2. A dehumidification wheel with energy saving device as claimed in claim 1 wherein: The air outlet pipe (120) is equipped with a guide plate (121) for guiding humid air, and the lower end of the air outlet pipe (120) is provided with an air inlet slot (122) and an air outlet slot (123).
3. A dehumidification wheel with energy saving device as claimed in claim 2 wherein: The inner cavity of the air box (210) is connected to the air inlet slot (122) and the air outlet slot (123). A limiting block (211) for limiting the lifting assembly (220) is installed in the middle of the air box (210). Multiple ventilation slots (212) for supplying humid air are opened on both sides of the limiting block (211).
4. A dehumidifying impeller with an energy-saving device according to claim 1, characterized in that: A water tank (213) is installed at the lower end of the bellows (210), and an alarm (219) is installed at the bottom right side of the water tank (213). An air outlet (214) is opened at the bottom of the water tank (213), and a sealing plug (215) for sealing the air outlet (214) is installed at the lower end of the air outlet (214).

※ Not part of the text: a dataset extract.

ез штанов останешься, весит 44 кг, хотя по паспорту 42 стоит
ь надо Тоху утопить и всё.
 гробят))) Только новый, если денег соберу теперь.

5. A dehumidification wheel with energy saving device as claimed in claim 4 wherein: A groove (216) is provided on the upper right side of the water cylinder (213), a connecting block (217) is installed on the upper right side of the water cylinder (213), and a conductive spring piece (218) is installed on the lower end of the connecting block (217).

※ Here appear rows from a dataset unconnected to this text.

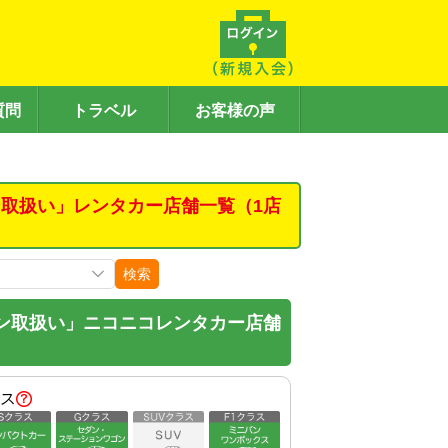
質問
トラベル
お客様の声
取扱い」レンタカー店舗一覧（1店
検索
ン取扱い」ニコニコレンタカー店舗
ス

6. A dehumidification wheel with energy saving device as claimed in claim 5 wherein: The lifting assembly (220) includes a moisture-absorbing cotton (221), and a housing (222) is installed on the outside of the moisture-absorbing cotton (221). A connecting rod (223) is installed at the lower end of the housing (222), and the lower end of the connecting rod (223) is inside the water tank (213).
7. A dehumidification wheel with energy saving device as claimed in claim 6 wherein: A float plate (224) is installed at the bottom end of the first connecting rod (223), and a second connecting rod (225) that slides in the groove (216) is installed in the middle of the first connecting rod (223). A first conductive spring (226) that abuts against the second conductive spring (218) is installed at the upper end of the second connecting rod (225).